Bush put us in a situation where we cannot win. Frankly we should either cut and run (or whatever dumb political catchphrase works) or fight a real war with victory as the objective, not re-election and political vaguery.
I smell something burning, hope it's just my brains.
They're only dropping peppermints and daisy-chains
   So stuff my nose with garlic
   Coat my eyes with butter
   Fill my ears with silver
   Stick my legs in plaster
   Tell me lies about Vietnam.

Michael Tee

  • Hero Member
  • *****
  • Posts: 12605
    • View Profile
  • Liked:
  • Likes Given: 0
Re: TRYING TO PULL A TET IN IRAQ
« Reply #10 on: October 19, 2006, 02:34:51 PM »
<<That  war was lost when the will was lost. Same as this one will be. >>

The "will" was obtained in the first place by lies like the "attacks" in the Tonkin Gulf and was lost when the Tet Offensive showed the entire country that their leaders had been lying and bullshitting them since Day One.

THIS war, different lies of course, but same basic story.  As the leaders' optimistic promises ("greeted as liberators," "just a few dead-enders," "Mission Accomplished") grow increasingly threadbare, and the proclaimed rationale shifts almost minute by minute (WMD, promoting "democracy," fighting terrorism, whatever the reason-of-the-month happens to be this monty) belief in the leadership reaches the vanishing point.

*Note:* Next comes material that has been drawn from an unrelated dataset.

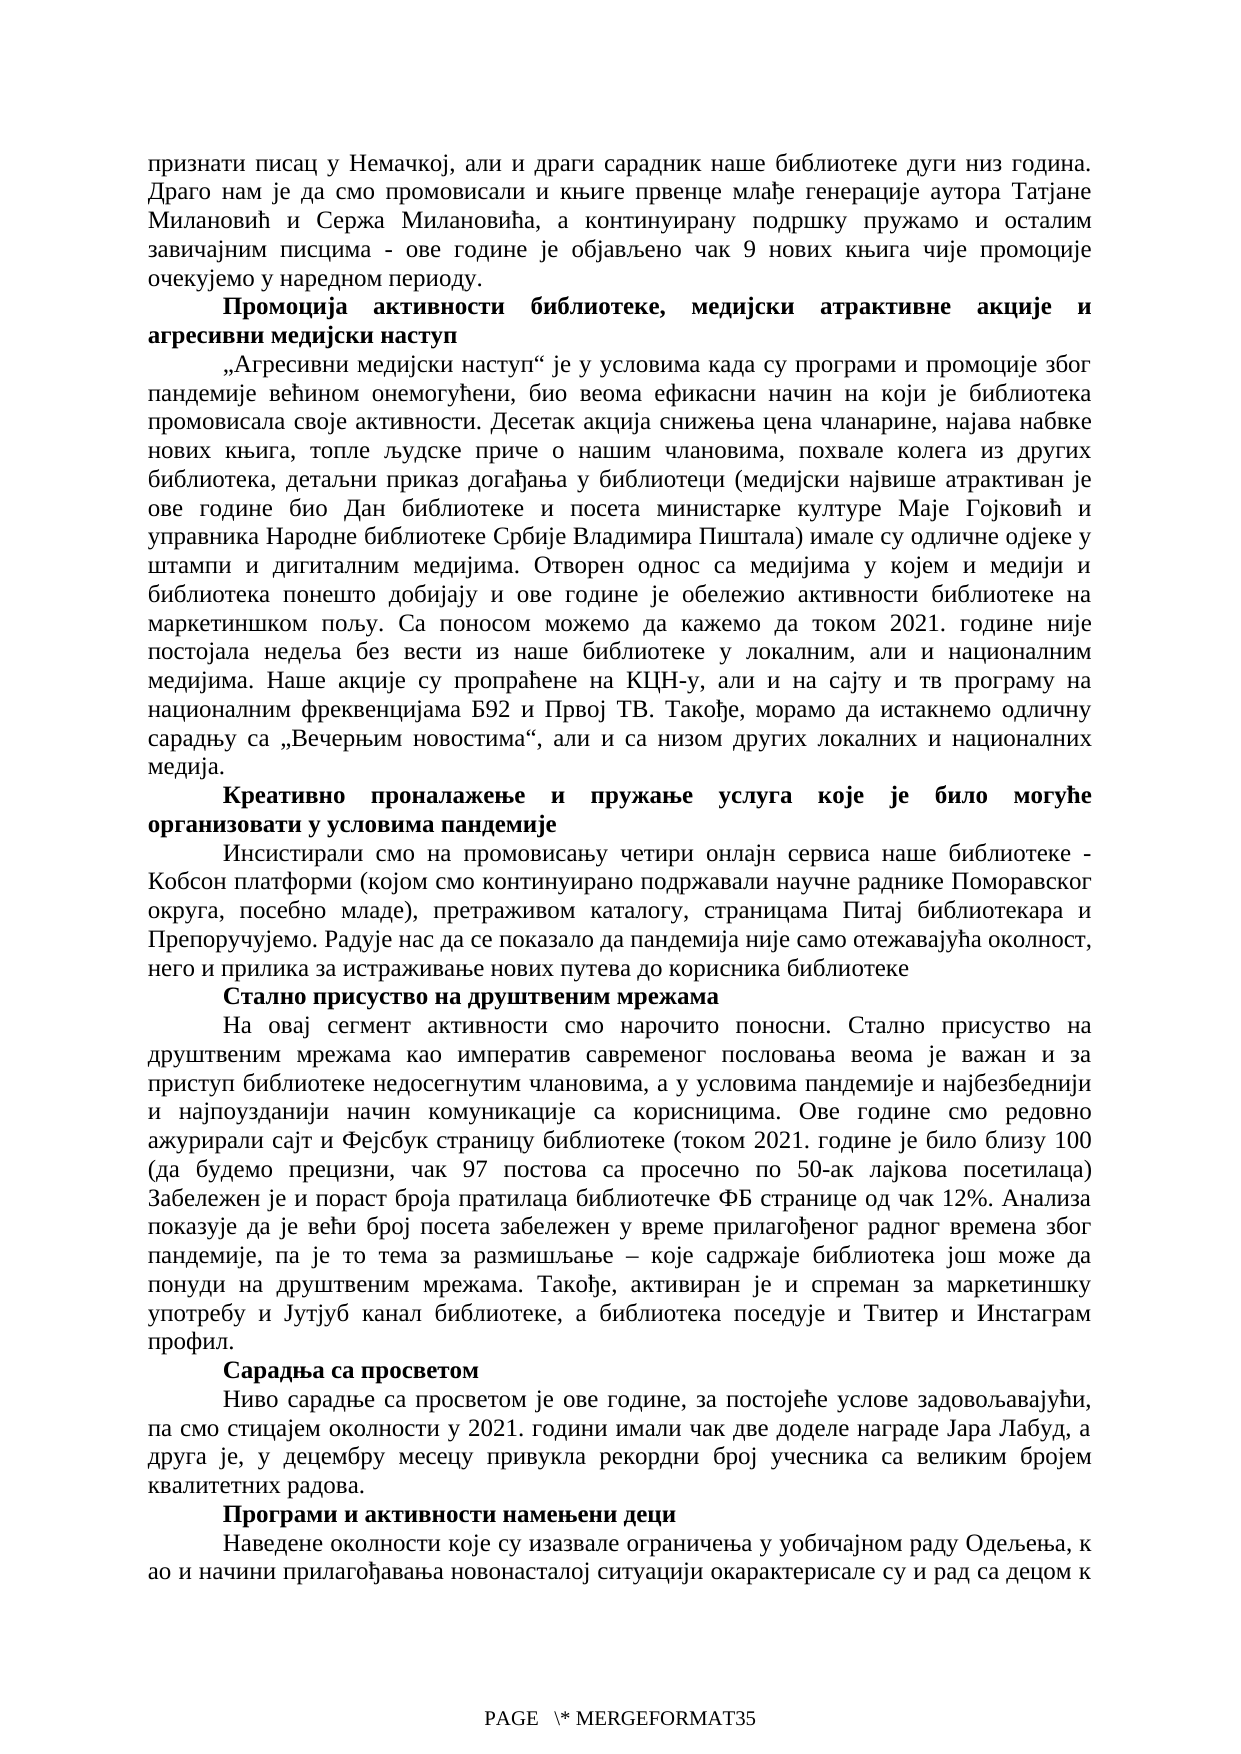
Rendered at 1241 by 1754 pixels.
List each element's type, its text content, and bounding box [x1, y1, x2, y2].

text Програми и активности намењени деци [148, 1499, 1093, 1528]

I would say that in Viet Nam, the lying bastards started off with pretty much 100% on their side, and no organized anti-war movement in place, in this war (despite BT's 80% figure, which I find hard to believe) I'd say the country was pretty well divided at the outset and as the lies of the leadership inevitably come to the surface, that vanishing point is more quickly reached.  One lesson the administration seems to have learned from Viet Nam is to minimize casualties and restrict them as much as possible to the permanent underclass - - hillbillies, Hispanics, green card wannabe's, etc., who nobody with any influence gives a shit about.  Another lesson was to avoid using a draftee army.  The middle class votes - - so keep their kids out of it.  This had the expected retardant effect on the anti-war movement which was so brilliantly active in the Sixties.

Plane

  • Hero Member
  • *****
  • Posts: 26993
    • View Profile
  • Liked:
  • Likes Given: 0
Re: TRYING TO PULL A TET IN IRAQ
« Reply #11 on: October 19, 2006, 04:00:01 PM »
"This lovely perversion of history that Vietnam was going great until the treasonous protesters at home lost the war is a modern spin. "

[][][][][][][][][][][][][]


This spin got a lot of RPM when General Giap said it was so in his book.

domer

  • Guest
Re: TRYING TO PULL A TET IN IRAQ
« Reply #12 on: October 19, 2006, 04:07:53 PM »
We fight wars, ideally, so we can have our freedoms and our voices in governing the country, not the other way around.

BT

  • Administrator
  • Hero Member
  • *****
  • Posts: 16141
    • View Profile
    • DebateGate
  • Liked:
  • Likes Given: 3
Re: TRYING TO PULL A TET IN IRAQ
« Reply #13 on: October 19, 2006, 04:11:21 PM »
The Gulf of Tonkin lie didn't lose the will of the American People in Viet Nam. Nor did the direct involvment of the NVA during Tet do it.

Pictures like this did.



and this:

 







domer

  • Guest
Re: TRYING TO PULL A TET IN IRAQ
« Reply #14 on: October 19, 2006, 04:14:05 PM »
So? Do they portray a distortion of the overall reality?